Лично я за четыре года занятий в Литинституте приучился ценить мнение Макарова о своих стихах, которому они чаще не нравились, особенно в первый период, а потом нравились больше, может быть, отчасти потому, что он увидел мое упорство и работоспособность и как-то переменил отношение ко мне на более серьезное, чем сначала. Не столько ценил стихи — еще очень плохие, сколько серьезность моих намерений на будущее.
Но гораздо чаще я, так же, как, наверное, и большинство моих товарищей других, разговаривал с Сашей Макаровым не о собственных стихах, а вообще — о всяких тогдашних литературных проблемах, о его оценках того или другого произведения, поэта, события, — в сущности, он в оценках своих был решителен при всей своей мягкости. Эта мягкость еще дополнительно смягчалась юмором, но решительность при этом не исчезала.

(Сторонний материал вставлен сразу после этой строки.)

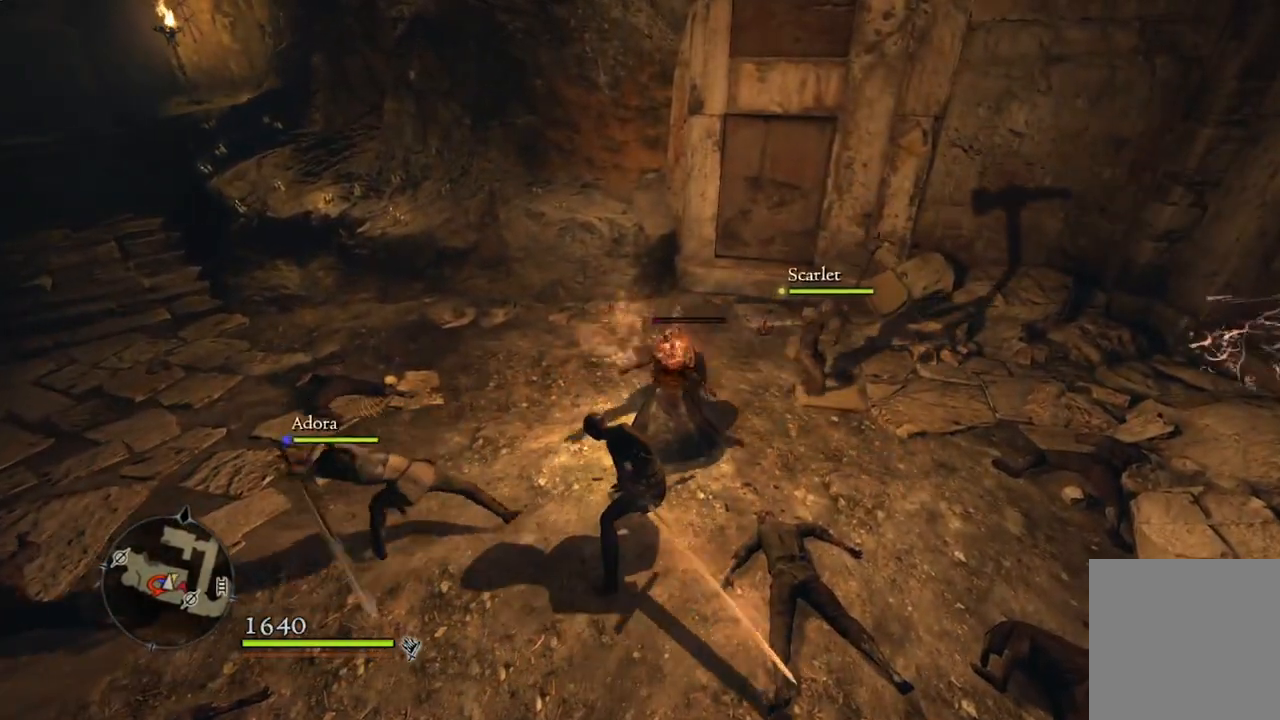
{"buttons": [], "left_stick": "center", "right_stick": "center", "events": [[283, "A", "down"], [350, "A", "up"]]}
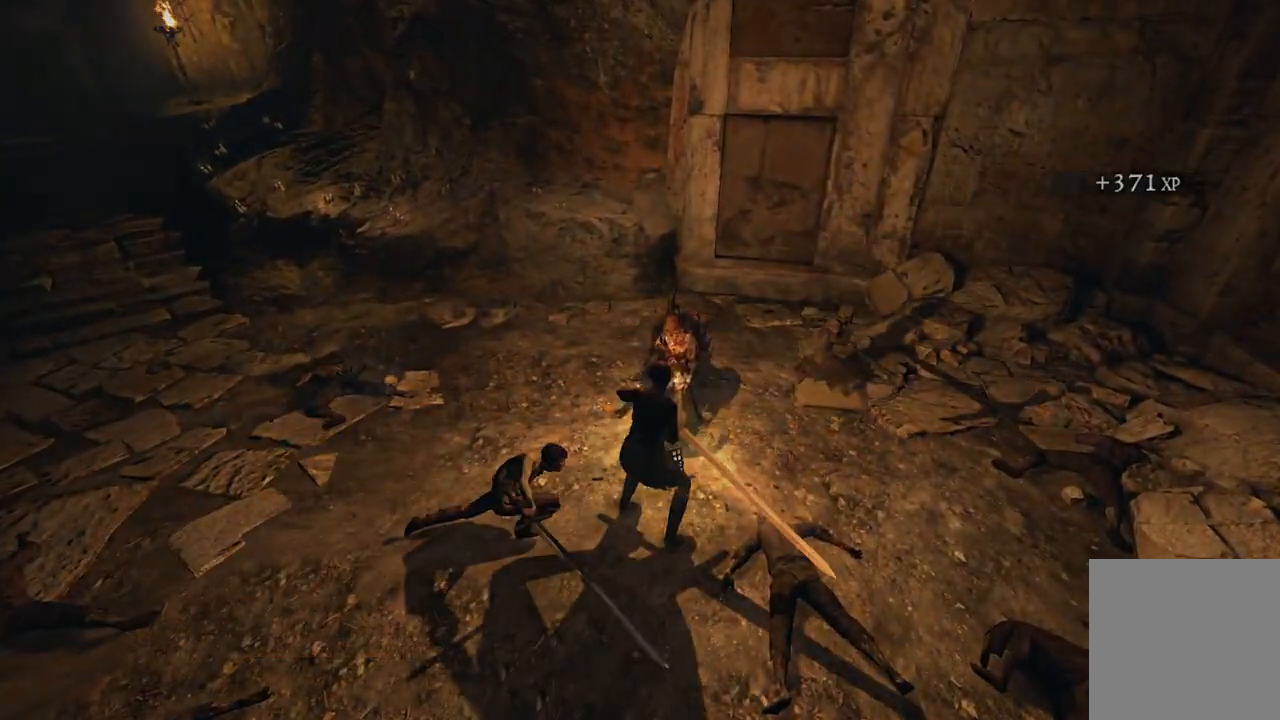
{"buttons": [], "left_stick": "center", "right_stick": "center", "events": []}
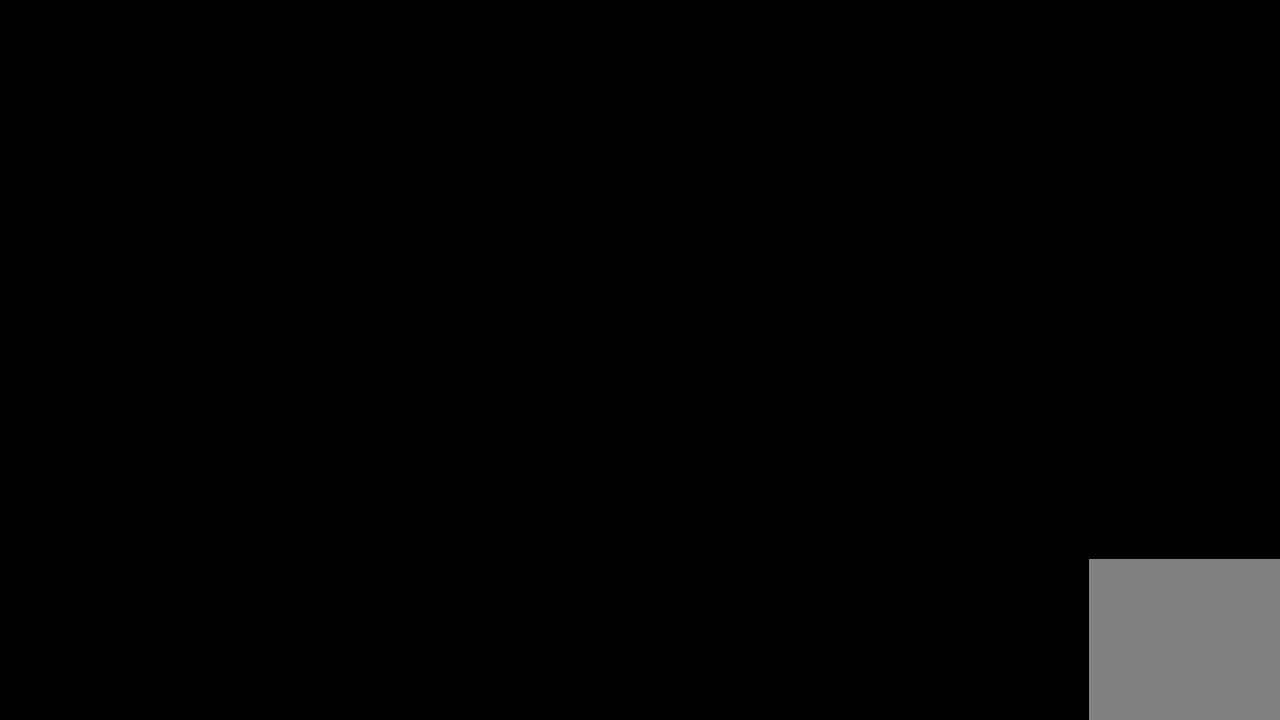
{"buttons": [], "left_stick": "center", "right_stick": "center", "events": []}
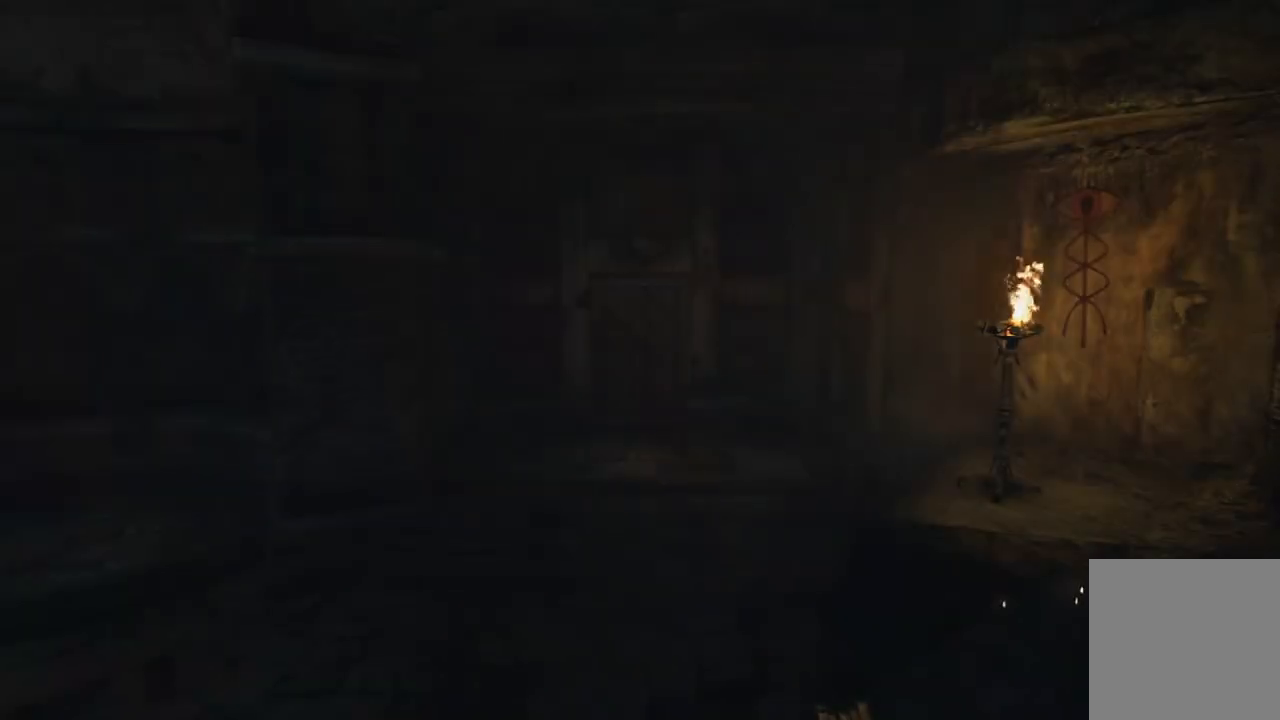
{"buttons": [], "left_stick": "center", "right_stick": "center", "events": [[317, "START", "down"], [350, "START", "up"]]}
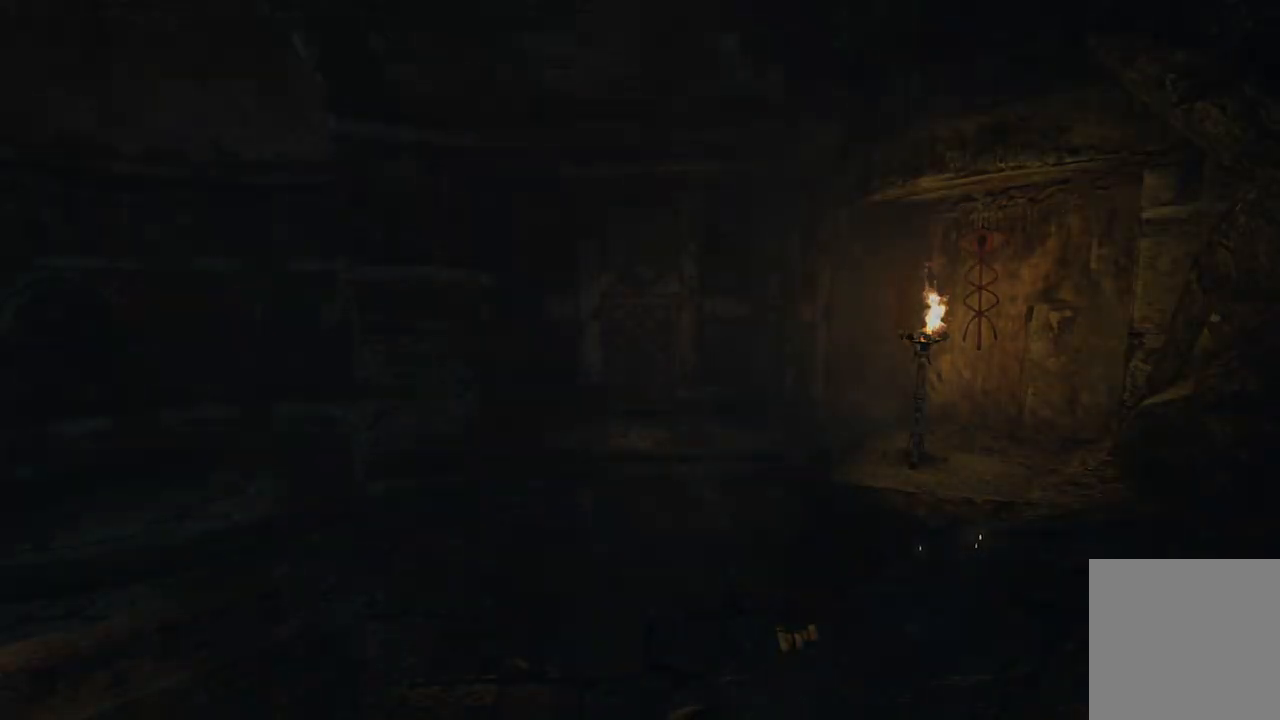
{"buttons": [], "left_stick": "center", "right_stick": "center", "events": []}
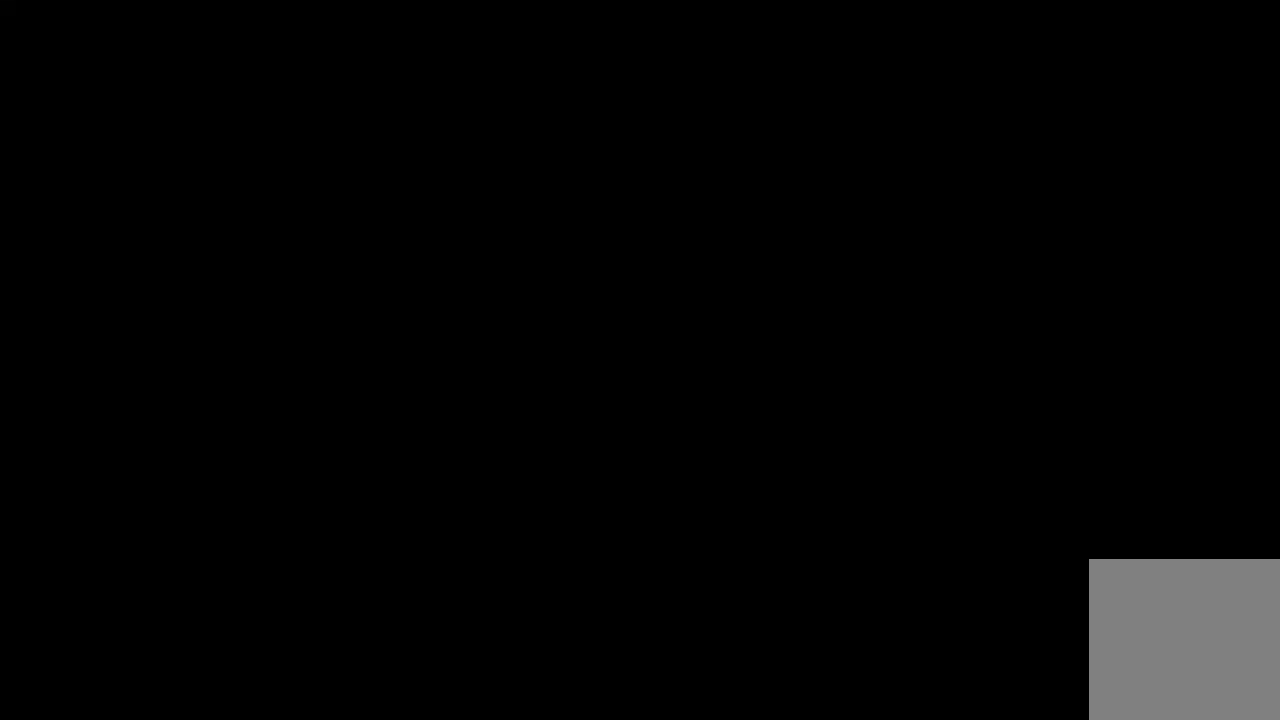
{"buttons": [], "left_stick": "center", "right_stick": "center", "events": []}
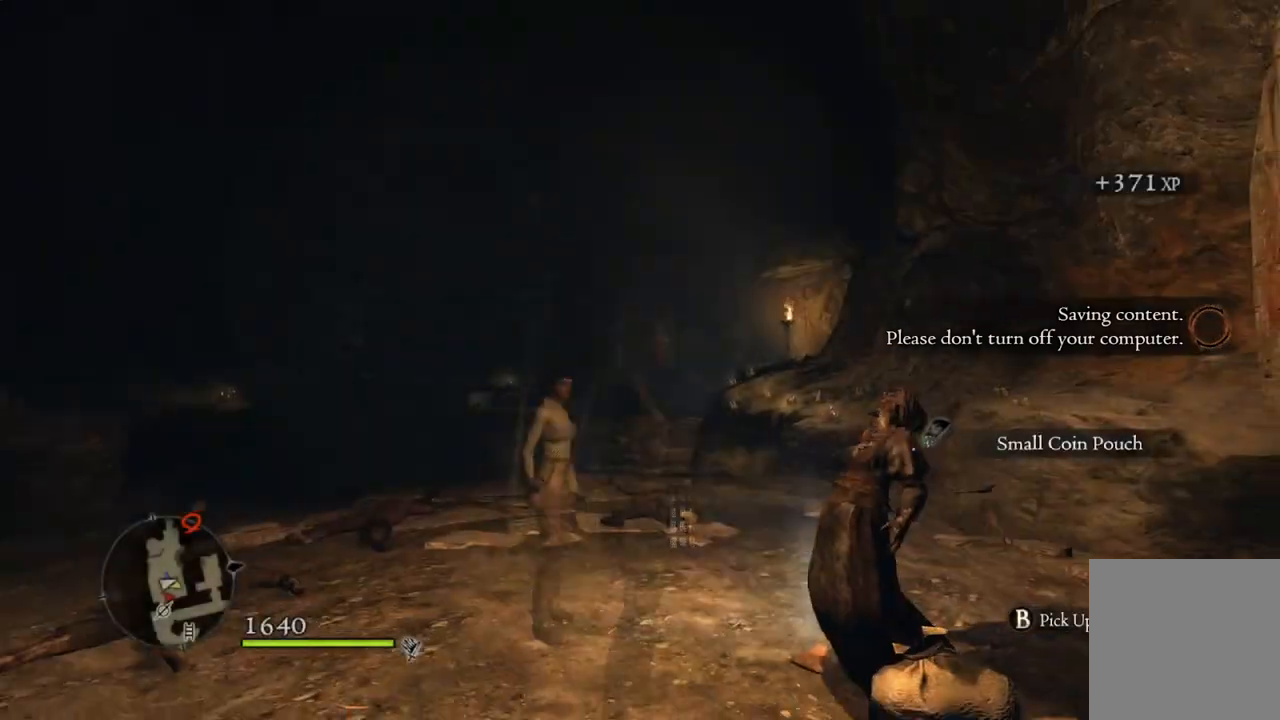
{"buttons": [], "left_stick": "center", "right_stick": "down-right", "events": [[367, "right_stick", "down-right"]]}
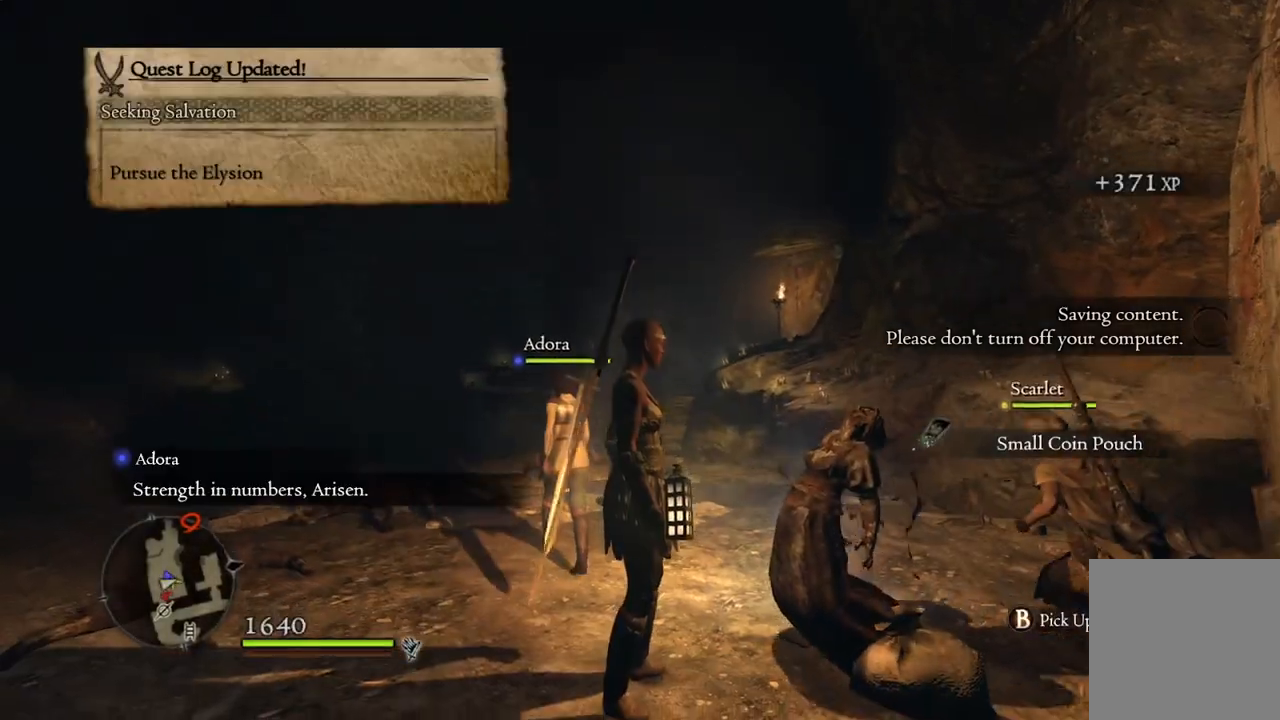
{"buttons": [], "left_stick": "up-right", "right_stick": "center", "events": [[17, "left_stick", "right"], [233, "left_stick", "up-right"], [250, "right_stick", "center"]]}
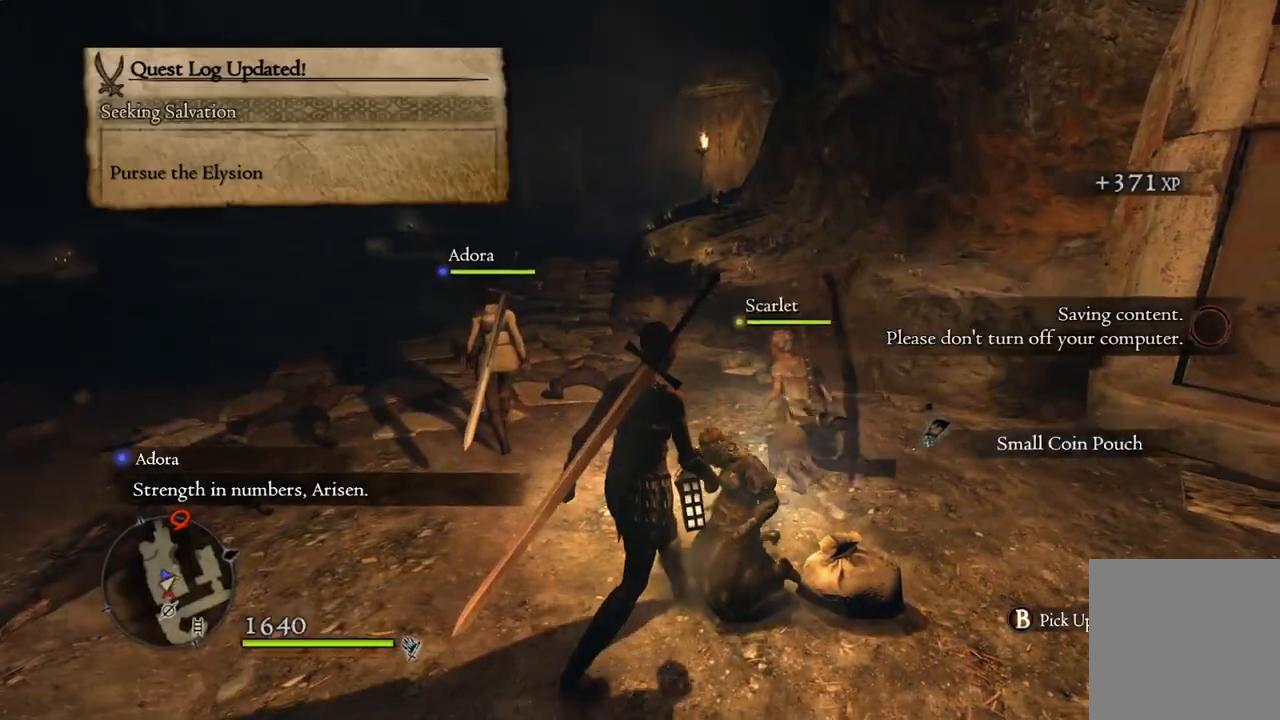
{"buttons": [], "left_stick": "right", "right_stick": "center", "events": [[450, "left_stick", "right"]]}
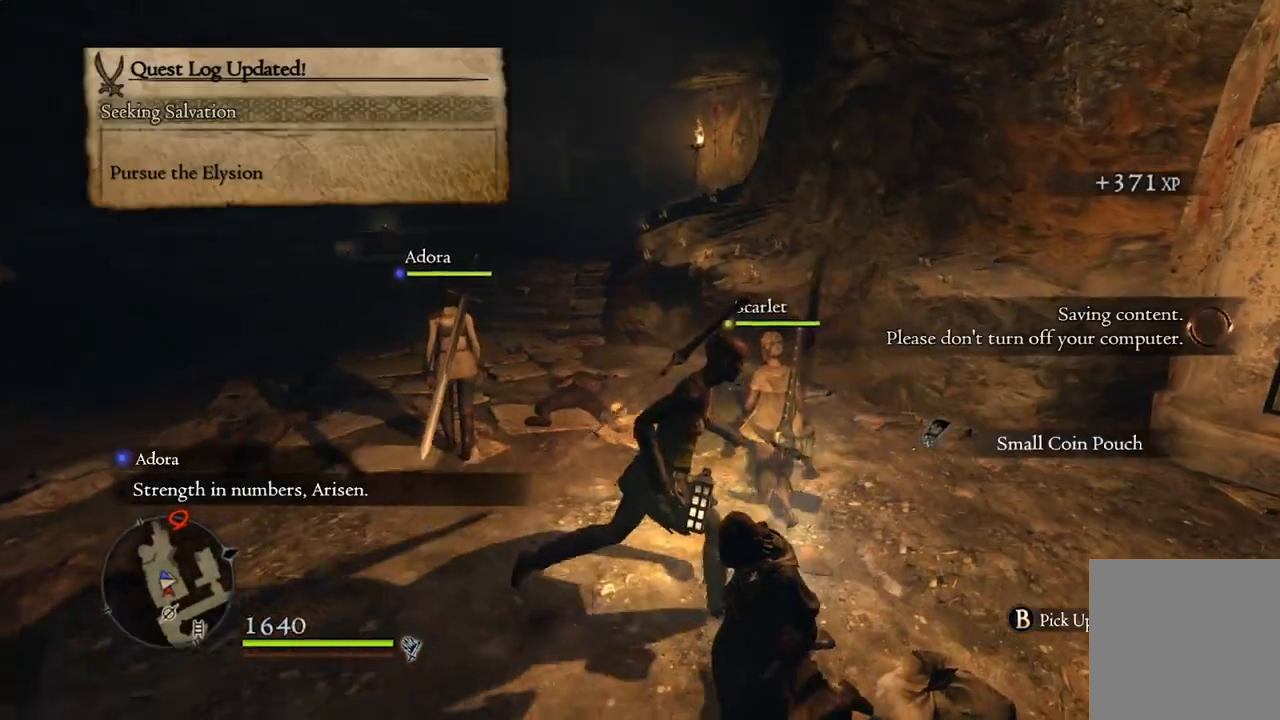
{"buttons": [], "left_stick": "center", "right_stick": "center", "events": [[50, "left_stick", "center"], [133, "B", "down"], [217, "B", "up"]]}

Казалось мне, если говорить в личном плане, что есть в нем какая-то надорванная струнка. Понять ее я не мог, но чувствовал: что-то было в жизни не так, как хотелось, или страдал от того, о чем не мог говорить. И думаю, что это не сводилось только к личному, а может быть, и вовсе не сводилось к личному, просто опиралось на личный опыт, а надрыв был связан с чем-то более существенным, с каким-то душевным разочарованием — не в каком-то одном человеке, а в чем-то таком, что происходило в жизни. Боюсь, что я не очень ясно выражаюсь, но именно так это вспоминается.
В личном же плане, сугубо личном, в конце наших занятий в Литинституте мы привыкли видеть Сашку с худенькой сутулой девушкой, легкой и болезненной, знали, что она болеет туберкулезом, это — Наташа Перинго, на которой Саша женился. Когда именно женился — не помню. Помню, что ходить начал с нею гдето во вторую половину своих занятий в университете. Потом обстоятельства жизни раскидали нас в разные стороны: я пошел учиться в аспирантуру, проучившись год, попал на Халхин-Гол, потом на курсы при Военно-политической академии; Саша попал, помнится, на действительную, а в войну я его встретил в Москве, уже в военно-морской форме — где-то зимой, наверное, сорок первого сорок второго года, может, чуть позже, секретарем журнала «Краснофлотец», так, кажется, если не путаю.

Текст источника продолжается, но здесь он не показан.